Representatives from University and state departments camped out in booths outside of the Union to spread information and pass out fliers and bug repellent to attendees.
“I would suggest students traveling abroad, especially to areas with active Zika, dengue and yellow fever stop by the travel clinic at Campus Health,” Chris Goodman, travel clinic coordinator, said.
David Stamilio, a professor from the department of obstetrics and gynecology, warned attendees of the threat Zika poses for pregnant women as the disease can cause birth defects in children.
“It’s important as well to use protection with any partners who may have come in contact with the virus as it can be transmitted sexually,” Stamilio said.
“We’re encouraging everyone on campus to report standing water,” Frank Stillo, an environmental specialist with the Office of Environment, Health and Safety, said.

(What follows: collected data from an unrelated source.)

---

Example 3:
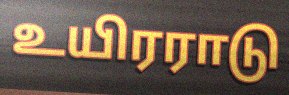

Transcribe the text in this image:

உயிரராடு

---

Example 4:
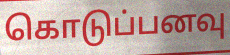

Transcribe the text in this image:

கொடுப்பனவு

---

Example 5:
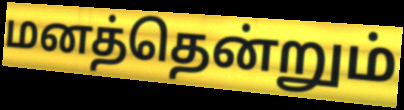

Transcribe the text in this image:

மனத்தென்றும்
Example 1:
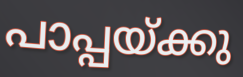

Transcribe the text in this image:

പാപ്പയ്ക്കു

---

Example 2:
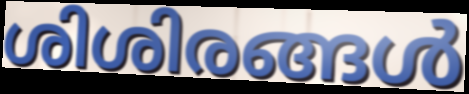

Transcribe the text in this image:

ശിശിരങ്ങൾ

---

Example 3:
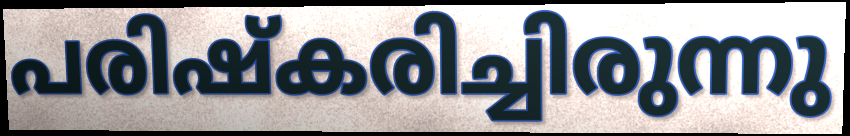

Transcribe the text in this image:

പരിഷ്കരിച്ചിരുന്നു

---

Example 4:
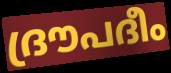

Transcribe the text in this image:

ദ്രൗപദീം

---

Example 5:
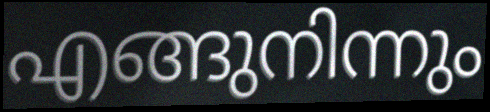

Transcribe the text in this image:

എങ്ങുനിന്നും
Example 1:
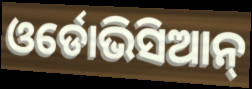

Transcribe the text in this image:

ଓର୍ଡୋଭିସିଆନ୍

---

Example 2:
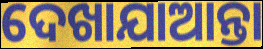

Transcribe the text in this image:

ଦେଖାଯାଆନ୍ତା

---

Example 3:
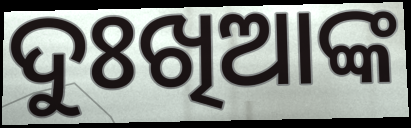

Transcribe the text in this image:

ଦୁଃଖିଆଙ୍କ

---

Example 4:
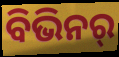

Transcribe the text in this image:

ବିଭିନର୍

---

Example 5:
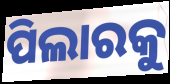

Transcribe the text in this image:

ପିଲାରକୁ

Stillo emphasized any kind of container where water can collect, from potholes to bottle caps, can serve as a breeding ground for mosquitos.
Guest speakers then took the stage to share information pertaining to risk factors of the virus, how to prevent the transmission and what research UNC is doing on the virus.

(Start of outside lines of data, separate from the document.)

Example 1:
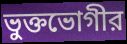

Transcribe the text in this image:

ভুক্তভোগীর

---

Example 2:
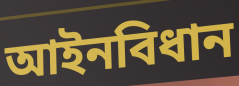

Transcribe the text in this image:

আইনবিধান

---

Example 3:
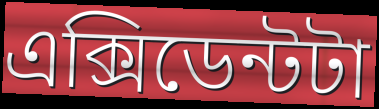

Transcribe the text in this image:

এক্সিডেন্টটা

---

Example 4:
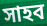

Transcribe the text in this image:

সাহব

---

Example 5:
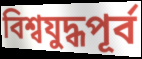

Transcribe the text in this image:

বিশ্বযুদ্ধপূর্ব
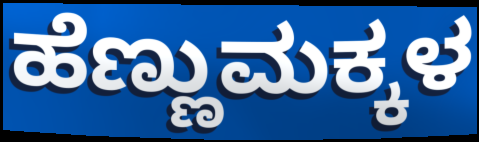
ಹೆಣ್ಣುಮಕ್ಕಳ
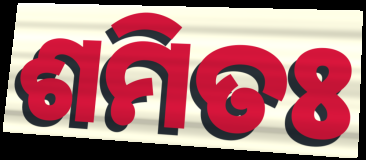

Aravinda de Silva, a researcher from the UNC School of Medicine, said the school is currently involved in research focusing on the virus and other associated viruses, such as yellow fever and Japanese encephalitis.
“We are studying how Zika can cause birth defects through placental transmission along with how it is sexually transmitted,” de Silva said.
“As an educational moment, this is fascinating,” Folt said.
Colleen Bridger, the Public Health Director for Orange County, said the best ways to prevent Zika are to avoid areas where Zika is active, avoid unprotected sex with men who have traveled to areas known to have Zika, avoid mosquito bites, mosquito-proof your home and to avoid mosquitos if you have had Zika.
Some ways one can prevent being bitten, Bridger said, are to wear pants and long-sleeved shirts, use bug spray with DEET and put screens on doors and windows.
“It is important not to panic,” de Silva said. “You need to put your risk in perspective.”